Early markers to predict delayed kidney graft function (DGF) may support clinical management. We studied the ability of four biomarkers (neutrophil gelatinase associated lipocalin (NGAL), liver-type fatty acid-binding protein (L-FABP), cystatin C, and YKL-40) to predict DGF after deceased donor transplantation, and their association with early graft function and GFR at three and twelve months.
225 deceased donor kidney transplant recipients were included. Biomarkers were measured using automated assays or ELISA. We calculated their ability to predict the need for dialysis post-transplant and correlated with the estimated time to a 50% reduction in plasma creatinine (tCr50), measured glomerular filtration rate (mGFR) and estimated GFR (eGFR).
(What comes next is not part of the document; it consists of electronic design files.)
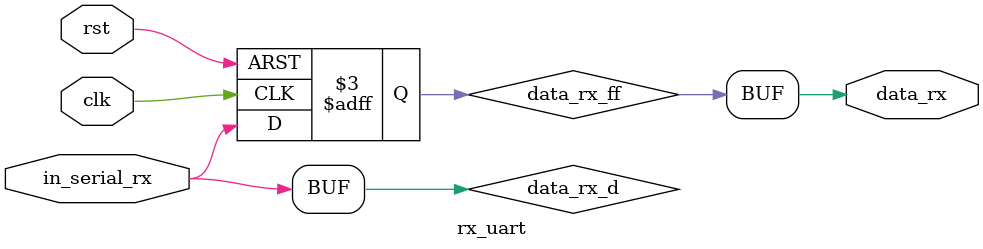
<source format=v>
module rx_uart(
    clk,
    rst,

    in_serial_rx,

    /*out_drive_rx,/*when receive is complete out_drive_rx will be driven high for one clock cycle*/
    
    data_rx
);

input clk, rst;
input in_serial_rx;
/*output out_drive_rx;*/
/*output [7:0] data_rx;*/
output data_rx;

reg data_rx_d, data_rx_ff;

always @(posedge clk or posedge rst) begin
    if(rst) begin
        data_rx_ff <= 0;
        //o_drive_rx_ff <= 0;
    end
    else begin
        data_rx_ff <= data_rx_d;
        //o_drive_rx_ff <= o_drive_rx_d;
    end
end

always @(*) begin
    //o_drive_rx_d = o_drive_rx_ff;
    data_rx_d = data_rx_ff;

    data_rx_d = in_serial_rx;
end

assign data_rx = data_rx_ff;

endmodule
</source>
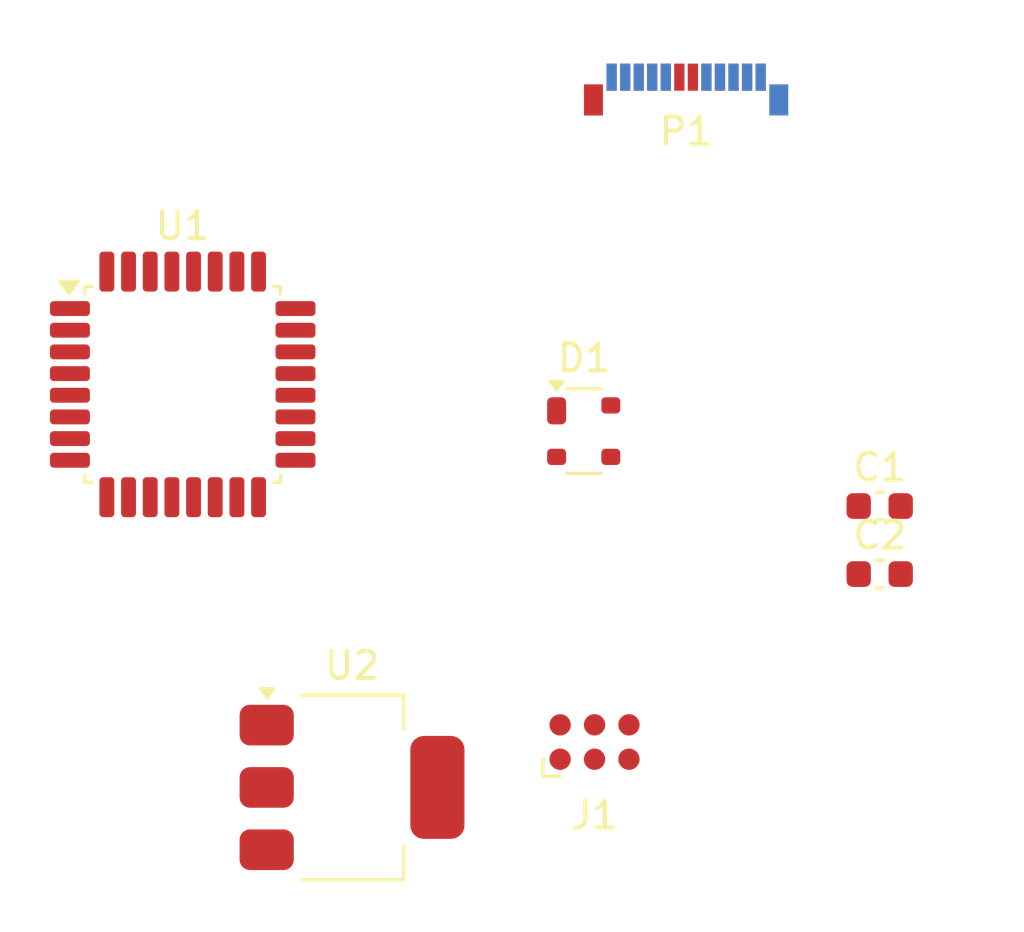
<source format=kicad_pcb>
(kicad_pcb
	(version 20241229)
	(generator "pcbnew")
	(generator_version "9.0")
	(general
		(thickness 1.6)
		(legacy_teardrops no)
	)
	(paper "A4")
	(layers
		(0 "F.Cu" signal)
		(2 "B.Cu" signal)
		(9 "F.Adhes" user "F.Adhesive")
		(11 "B.Adhes" user "B.Adhesive")
		(13 "F.Paste" user)
		(15 "B.Paste" user)
		(5 "F.SilkS" user "F.Silkscreen")
		(7 "B.SilkS" user "B.Silkscreen")
		(1 "F.Mask" user)
		(3 "B.Mask" user)
		(17 "Dwgs.User" user "User.Drawings")
		(19 "Cmts.User" user "User.Comments")
		(21 "Eco1.User" user "User.Eco1")
		(23 "Eco2.User" user "User.Eco2")
		(25 "Edge.Cuts" user)
		(27 "Margin" user)
		(31 "F.CrtYd" user "F.Courtyard")
		(29 "B.CrtYd" user "B.Courtyard")
		(35 "F.Fab" user)
		(33 "B.Fab" user)
		(39 "User.1" user)
		(41 "User.2" user)
		(43 "User.3" user)
		(45 "User.4" user)
	)
	(setup
		(pad_to_mask_clearance 0)
		(allow_soldermask_bridges_in_footprints no)
		(tenting front back)
		(pcbplotparams
			(layerselection 0x00000000_00000000_55555555_5755f5ff)
			(plot_on_all_layers_selection 0x00000000_00000000_00000000_00000000)
			(disableapertmacros no)
			(usegerberextensions no)
			(usegerberattributes yes)
			(usegerberadvancedattributes yes)
			(creategerberjobfile yes)
			(dashed_line_dash_ratio 12.000000)
			(dashed_line_gap_ratio 3.000000)
			(svgprecision 4)
			(plotframeref no)
			(mode 1)
			(useauxorigin no)
			(hpglpennumber 1)
			(hpglpenspeed 20)
			(hpglpendiameter 15.000000)
			(pdf_front_fp_property_popups yes)
			(pdf_back_fp_property_popups yes)
			(pdf_metadata yes)
			(pdf_single_document no)
			(dxfpolygonmode yes)
			(dxfimperialunits yes)
			(dxfusepcbnewfont yes)
			(psnegative no)
			(psa4output no)
			(plot_black_and_white yes)
			(sketchpadsonfab no)
			(plotpadnumbers no)
			(hidednponfab no)
			(sketchdnponfab yes)
			(crossoutdnponfab yes)
			(subtractmaskfromsilk no)
			(outputformat 1)
			(mirror no)
			(drillshape 1)
			(scaleselection 1)
			(outputdirectory "")
		)
	)
	(net 0 "")
	(net 1 "unconnected-(P1-SHIELD-PadS1)")
	(net 2 "unconnected-(P1-VCONN-PadB5)")
	(net 3 "unconnected-(P1-CC-PadA5)")
	(net 4 "unconnected-(J1-Pad4)")
	(net 5 "unconnected-(J1-Pad6)")
	(net 6 "unconnected-(J1-Pad1)")
	(net 7 "unconnected-(J1-Pad3)")
	(net 8 "unconnected-(J1-Pad5)")
	(net 9 "unconnected-(J1-Pad2)")
	(net 10 "unconnected-(U1-PA25-Pad24)")
	(net 11 "unconnected-(U1-PA28-Pad27)")
	(net 12 "unconnected-(U1-PA06-Pad7)")
	(net 13 "unconnected-(U1-PA02-Pad3)")
	(net 14 "unconnected-(U1-PA19-Pad20)")
	(net 15 "unconnected-(U1-PA14-Pad15)")
	(net 16 "unconnected-(U1-PA09-Pad12)")
	(net 17 "unconnected-(U1-PA24-Pad23)")
	(net 18 "unconnected-(U1-PA10-Pad13)")
	(net 19 "unconnected-(U1-PA01-Pad2)")
	(net 20 "unconnected-(U1-~{RESET}-Pad26)")
	(net 21 "unconnected-(U1-PA22-Pad21)")
	(net 22 "unconnected-(U1-PA11-Pad14)")
	(net 23 "unconnected-(U1-PA08-Pad11)")
	(net 24 "unconnected-(U1-PA15-Pad16)")
	(net 25 "unconnected-(U1-PA05-Pad6)")
	(net 26 "unconnected-(U1-PA23-Pad22)")
	(net 27 "unconnected-(U1-PA30-Pad31)")
	(net 28 "unconnected-(U1-PA27-Pad25)")
	(net 29 "unconnected-(U1-PA31-Pad32)")
	(net 30 "unconnected-(U1-PA17-Pad18)")
	(net 31 "unconnected-(U1-VDDCORE-Pad29)")
	(net 32 "unconnected-(U1-PA18-Pad19)")
	(net 33 "unconnected-(U1-PA00-Pad1)")
	(net 34 "unconnected-(U1-PA03-Pad4)")
	(net 35 "unconnected-(U1-PA04-Pad5)")
	(net 36 "unconnected-(U1-PA16-Pad17)")
	(net 37 "unconnected-(U1-PA07-Pad8)")
	(net 38 "GND")
	(net 39 "Net-(D1-VCC)")
	(net 40 "/VCC_P3V3")
	(net 41 "Net-(D1-I{slash}O1)")
	(net 42 "Net-(D1-I{slash}O2)")
	(footprint "Package_TO_SOT_SMD:SOT-143" (layer "F.Cu") (at 53.8 75.225))
	(footprint "Connector:Tag-Connect_TC2030-IDC-NL_2x03_P1.27mm_Vertical" (layer "F.Cu") (at 54.2 86.7))
	(footprint "Capacitor_SMD:C_0603_1608Metric" (layer "F.Cu") (at 64.725 80.5))
	(footprint "Package_QFP:TQFP-32_7x7mm_P0.8mm" (layer "F.Cu") (at 39 73.5))
	(footprint "Connector_USB:USB_C_Plug_Molex_105444" (layer "F.Cu") (at 57.58 62.12))
	(footprint "Capacitor_SMD:C_0603_1608Metric" (layer "F.Cu") (at 64.725 77.99))
	(footprint "Package_TO_SOT_SMD:SOT-223-3_TabPin2" (layer "F.Cu") (at 45.25 88.375))
	(embedded_fonts no)
)

</source>
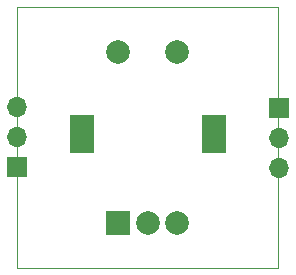
<source format=gbr>
G04 #@! TF.GenerationSoftware,KiCad,Pcbnew,(5.99.0-11522-g728b160719)*
G04 #@! TF.CreationDate,2021-07-25T18:34:51+10:00*
G04 #@! TF.ProjectId,Rotary Encoder,526f7461-7279-4204-956e-636f6465722e,rev?*
G04 #@! TF.SameCoordinates,Original*
G04 #@! TF.FileFunction,Soldermask,Bot*
G04 #@! TF.FilePolarity,Negative*
%FSLAX46Y46*%
G04 Gerber Fmt 4.6, Leading zero omitted, Abs format (unit mm)*
G04 Created by KiCad (PCBNEW (5.99.0-11522-g728b160719)) date 2021-07-25 18:34:51*
%MOMM*%
%LPD*%
G01*
G04 APERTURE LIST*
G04 #@! TA.AperFunction,Profile*
%ADD10C,0.100000*%
G04 #@! TD*
%ADD11R,2.000000X2.000000*%
%ADD12C,2.000000*%
%ADD13R,2.000000X3.200000*%
%ADD14R,1.700000X1.700000*%
%ADD15O,1.700000X1.700000*%
G04 APERTURE END LIST*
D10*
X155702000Y-112522000D02*
X133604000Y-112522000D01*
X133604000Y-112522000D02*
X133604000Y-90424000D01*
X133604000Y-90424000D02*
X155702000Y-90424000D01*
X155702000Y-90424000D02*
X155702000Y-112522000D01*
D11*
G04 #@! TO.C,SW1*
X142153000Y-108723000D03*
D12*
X147153000Y-108723000D03*
X144653000Y-108723000D03*
D13*
X139053000Y-101223000D03*
X150253000Y-101223000D03*
D12*
X147153000Y-94223000D03*
X142153000Y-94223000D03*
G04 #@! TD*
D14*
G04 #@! TO.C,J1*
X133579000Y-103998000D03*
D15*
X133579000Y-101458000D03*
X133579000Y-98918000D03*
G04 #@! TD*
D14*
G04 #@! TO.C,J2*
X155727000Y-98948000D03*
D15*
X155727000Y-101488000D03*
X155727000Y-104028000D03*
G04 #@! TD*
M02*

</source>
All biomarkers measured at Day 1, except urinary L-FABP, significantly correlated with tCr50 and mGFR at Day 5. Plasma NGAL at Day 1 and a timed urine output predicted DGF (AUC = 0.91 and AUC 0.98). Nil or only weak correlations were identified between early bio-arker levels and mGFR or eGFR at three or twelve months.
High plasma NGAL at Day 1 predicts DGF and is associated with initial graft function, but may not prove better than P-creatinine or a timed urine output. Early biomarker levels do not correlate with one-year graft function.